Superman

I've always loved movies. I worked in a movie theatre during college and it's always been a place for me to be able to go and relax and escape for a few hours. Plus, who doesn't love hot popcorn and large amounts of sugary liquid?! 

I've also always loved Superman. I used to collect Superman trinkets and get into arguments with my friends who said Batman was the better superhero (whatevs...). 

I finally saw the new Justice League movie. I don't get to watch movies in the theatre as often now but with the recent break from school, I indulged! I won't review the movie (as I wasn't totally stoked about it) but what stuck with me was one scene in particular: 

(SPOILER ALERT!)

Superman/Clark Kent comes back to life and goes crazy with terror and confusion and ultimately calms down with the help of Lois, his love. They fly back to his childhood home to have some quiet time to reflect and reconnect. In my head, I was thinking "oh, this is great! He's back, they can get married now, and he can save the world" blah blah blah... But then, like usual, my brain then jumps to "oh my word, he came back to life! Lois must be losing her mind! What will his mom think?!" As soon as I thought that a truck drives down the dirt road. His mom jumps out of her truck and runs to her son. He says, "Hi mom." 

CUE CRYING

Of course, that is a dream of every mother that has lost a child. I have quite a few friends that I have met along this journey that have had dreams of seeing their child again. I have not had a dream like that, yet. What I asked myself after that movie scene was, "would I want Jax to come back to life if it was possible?"

Many people would immediately say, definitely! I, though, don't know. I examined how confused and broken Superman was after being brought back to life. He wasn't meant to come back. His mom was happy but I imagine her character thinking, "how long will you be here this time? Were you happier gone from here?" 
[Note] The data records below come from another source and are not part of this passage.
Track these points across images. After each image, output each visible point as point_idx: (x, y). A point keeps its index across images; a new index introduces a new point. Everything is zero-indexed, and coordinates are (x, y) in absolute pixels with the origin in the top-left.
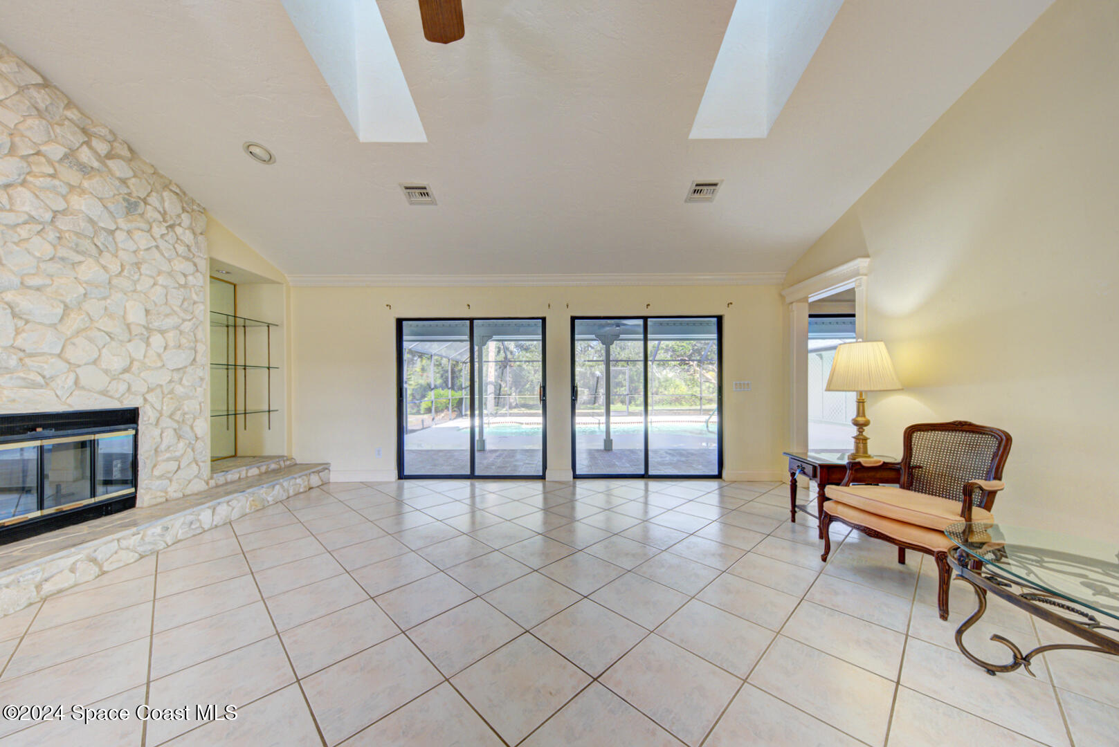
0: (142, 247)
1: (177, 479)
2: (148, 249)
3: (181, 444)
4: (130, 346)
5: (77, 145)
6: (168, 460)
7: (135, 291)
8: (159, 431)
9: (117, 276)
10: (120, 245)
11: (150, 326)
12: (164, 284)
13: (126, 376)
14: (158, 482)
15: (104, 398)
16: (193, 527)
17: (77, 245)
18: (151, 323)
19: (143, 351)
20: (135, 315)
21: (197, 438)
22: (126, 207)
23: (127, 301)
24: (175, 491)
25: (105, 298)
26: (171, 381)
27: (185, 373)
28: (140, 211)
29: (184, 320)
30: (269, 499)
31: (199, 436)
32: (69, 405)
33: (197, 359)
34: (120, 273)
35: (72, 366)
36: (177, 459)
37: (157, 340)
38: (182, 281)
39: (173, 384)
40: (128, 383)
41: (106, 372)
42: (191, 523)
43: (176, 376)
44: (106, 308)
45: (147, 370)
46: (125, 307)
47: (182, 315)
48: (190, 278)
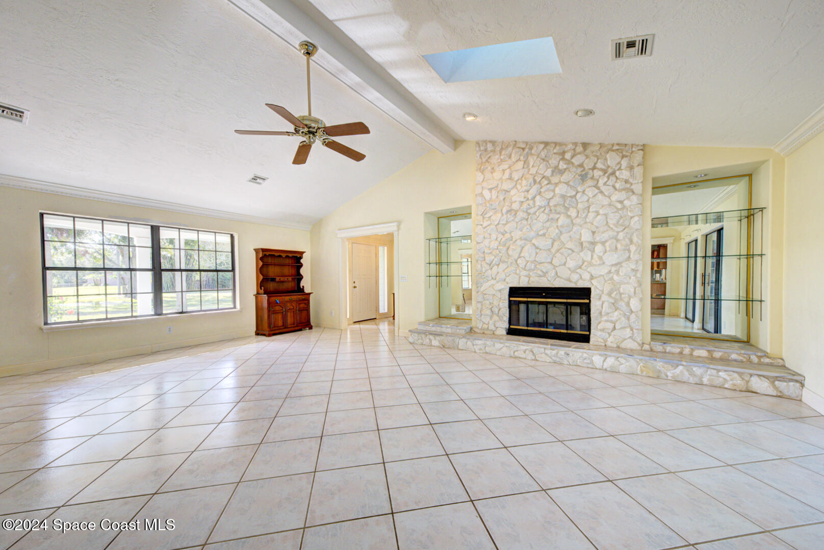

Once you have lost a child, or anyone close to you, that question of "how are they now?" is always there. I again am thankful for my faith and strength in God. I would be a hot mess without Him. 

I find strength in knowing that Jax is not hurting. He is not struggling to breathe. His body is whole. As today marks two years since Jax passed away, I repeat the following promises that God has given me: Jax is healed. He is laughing, talking, and running.

And I know that one day we will run to each other and I will finally hear him say "Hi mom."